Said Stairs: "It seems like every time I've come up in those situations, I think home run. That's what I do best. I feel comfortable in those situations. It gives you a lot of adrenaline."
Doug Jones (3-3) got the victory after blowing a save in the top of the ninth. He was one out away from closing it out when Magglio Ordonez connected for his 26th homer, a solo shot that tied it at 5.
Keith Foulke (1-3) walked Jaha with two outs in the bottom half, and Stairs drove 2-0 pitch deep into the right-field seats.
Foulke said he tried to get a changeup past Stairs.
"It's one of my best pitches but I got burnt on it today," he said. "I made it easy for them with the walk before that."

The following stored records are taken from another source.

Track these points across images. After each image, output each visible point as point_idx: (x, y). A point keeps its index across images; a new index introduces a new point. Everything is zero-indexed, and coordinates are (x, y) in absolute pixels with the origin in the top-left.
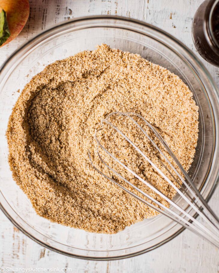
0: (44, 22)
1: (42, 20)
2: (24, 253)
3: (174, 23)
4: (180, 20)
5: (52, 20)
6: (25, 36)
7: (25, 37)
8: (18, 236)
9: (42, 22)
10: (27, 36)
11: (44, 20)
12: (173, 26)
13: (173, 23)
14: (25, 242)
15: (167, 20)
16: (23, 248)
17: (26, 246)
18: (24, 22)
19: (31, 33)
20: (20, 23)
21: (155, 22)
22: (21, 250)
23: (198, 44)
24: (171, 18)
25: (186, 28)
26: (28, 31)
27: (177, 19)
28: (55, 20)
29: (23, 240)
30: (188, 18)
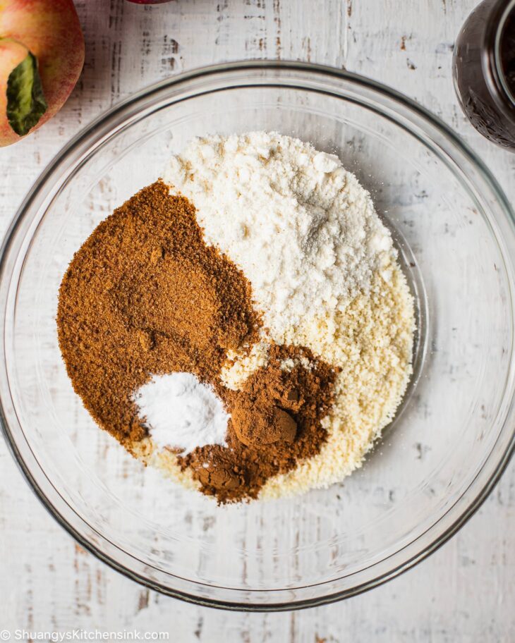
0: (116, 72)
1: (111, 67)
2: (103, 600)
3: (411, 59)
4: (423, 51)
5: (134, 67)
6: (75, 107)
7: (75, 110)
8: (85, 564)
9: (110, 74)
10: (78, 107)
11: (116, 68)
12: (408, 65)
13: (408, 59)
14: (102, 577)
15: (393, 53)
16: (99, 591)
17: (105, 586)
18: (75, 76)
19: (88, 100)
20: (68, 80)
21: (368, 58)
22: (94, 596)
23: (470, 104)
24: (403, 47)
25: (440, 68)
26: (79, 95)
27: (416, 50)
28: (140, 66)
29: (99, 572)
30: (442, 46)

Stairs, who also had game-ending home runs May 15 against Minnesota and May 31 against Tampa Bay, said he was indeed looking for the changeup after getting ahead of Foulke.
"He's not going to groove a fastball," Stairs said. "I was actually sitiing on the change the first two pitches. Then, I got ahead of him. In that situation I look for certain pitches and it seems like I've been getting them."

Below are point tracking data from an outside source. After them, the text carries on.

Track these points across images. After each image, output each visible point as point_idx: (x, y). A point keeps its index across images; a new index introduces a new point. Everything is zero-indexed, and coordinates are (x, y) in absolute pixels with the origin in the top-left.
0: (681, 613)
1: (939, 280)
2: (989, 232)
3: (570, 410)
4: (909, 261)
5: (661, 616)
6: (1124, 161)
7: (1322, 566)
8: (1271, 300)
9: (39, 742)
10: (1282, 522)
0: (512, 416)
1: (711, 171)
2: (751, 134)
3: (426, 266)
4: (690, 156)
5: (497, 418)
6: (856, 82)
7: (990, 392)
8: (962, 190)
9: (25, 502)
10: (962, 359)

Oakland improved to 9-1 on its homestand and a season-high nine games above .500 (60-51) for the first time since winning the AL West with a 96-66 record in 1992.
The last time the A's had a four-game sweep of the White Sox was in May 1970, when they turned the trick at Comiskey Park. This was Oakland's first four-game sweep of Chicago at home.
Oakland trailed 4-0 before surging in front with a five-run sixth inning, getting a go-ahead, three-run double from Miguel Tejada.
Jason Giambi followed with an RBI double, extending his hitting streak to 16 games, and Jaha beat out an infield single.
Stairs then hit a bouncer down the first-base line and Frank Thomas made a scoop and missed it. The ball rolled into right field and Giambi scored, Jaha went to third and Stairs reached.
"We basically gave the ballgame away with those extra outs we gave them," Chicago manager Jerry Manuel said. "That was pretty much the turning point. You can't give those guys that many outs."
Tim Hudson allowed four runs on seven hits in 4 2-3 innings, his shortest outing in 12 starts for Oakland since his June 7 promotion from Triple-A Vancouver. He struck out four and walked three.